First, all people living in the United States today enjoy the nation’s relative wealth, infrastructure, technological advancement, etc. — all of which were built on the back of slave labor.
And if your skin is, by cosmic lottery, white, you benefit from societal preferences that are so ingrained in our culture that the reams of statistics I’ve quoted in this column over the years doesn’t even begin to convince you — the beneficiary — of those preferences.
The second reason to support the reparations movement is that there is a ripple effect when the most vulnerable people in our communities get a boost, indicating that society values and honors the sacrifices their ancestors made.

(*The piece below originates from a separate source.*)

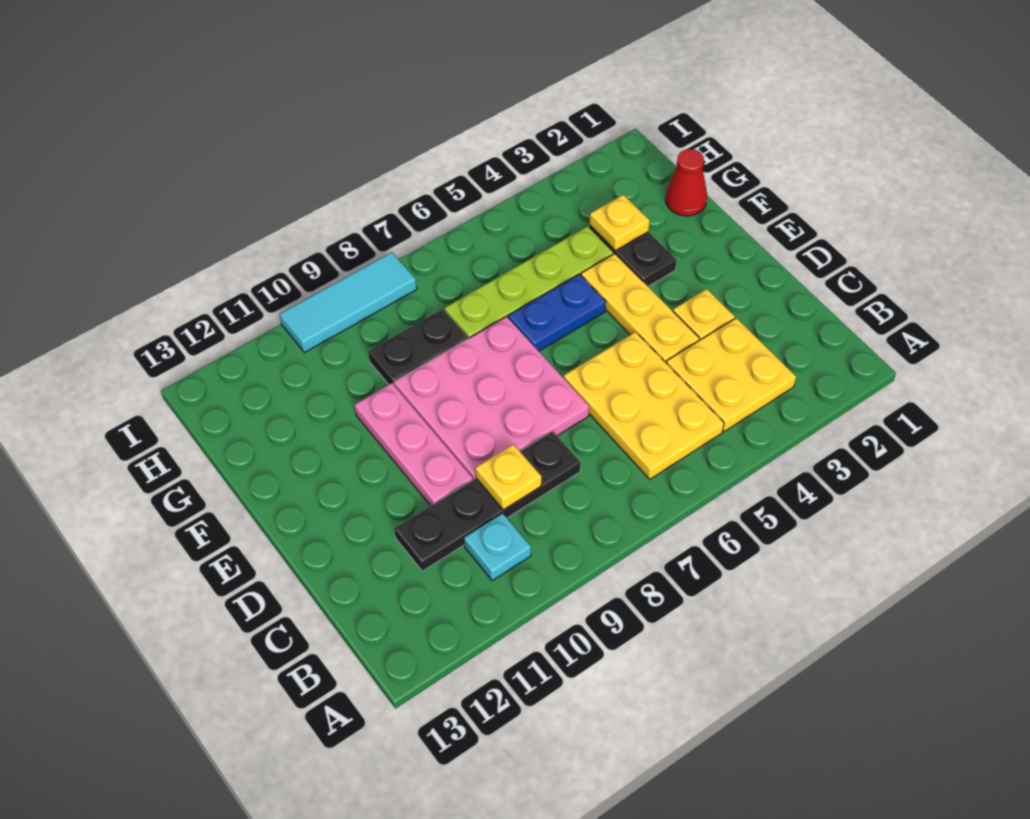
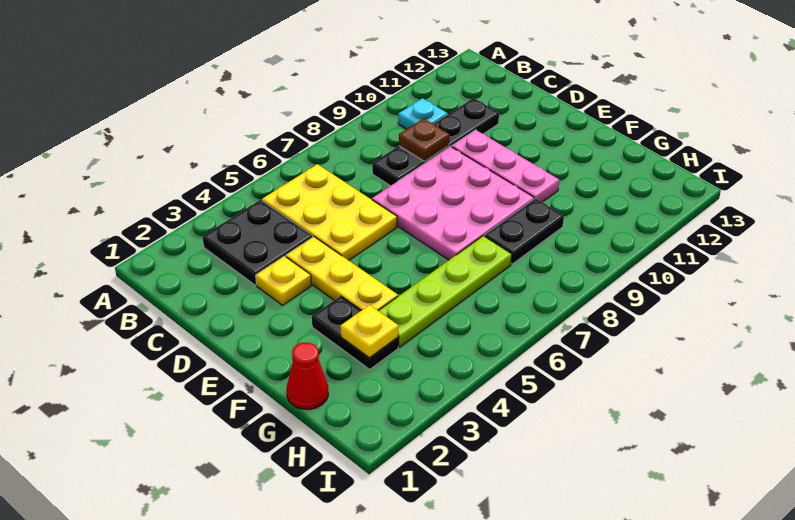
yellow 2x2 plate [666,318,796,432] -> black 2x2 plate [202,200,313,285]
yellow 1x1 plate [475,444,541,510] -> brown 1x1 plate [399,118,450,161]
blue 1x2 plate [508,274,606,351] -> none
cyan 1x3 tile [280,252,417,352] -> none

If blacks get some sort of federally funded investment in their well-being, it will almost surely lift up the low-income Latino, Asian American, white and other people who live alongside them in blighted communities with bad air quality, dirty water, poorly performing schools and few jobs.
“Just, generally, we all do better when we all do better,” said Maria Bautista, campaigns director for the New York-based nonprofit Alliance for Quality Education. “We haven’t addressed the harm this country has done to African Americans and what that means for black communities today. We’re seeing the outcomes [of the legacy of slavery] in terms of education, housing, criminalizing communities. When we start to address and repay the debt we owe to the African American community in this country, we can start towards justice for everyone in this country.”
Reparations shouldn’t be a controversial topic. Healing America’s original sin stands to benefit everyone.
Cepeda is a columnist for The Washington Post Writers Group.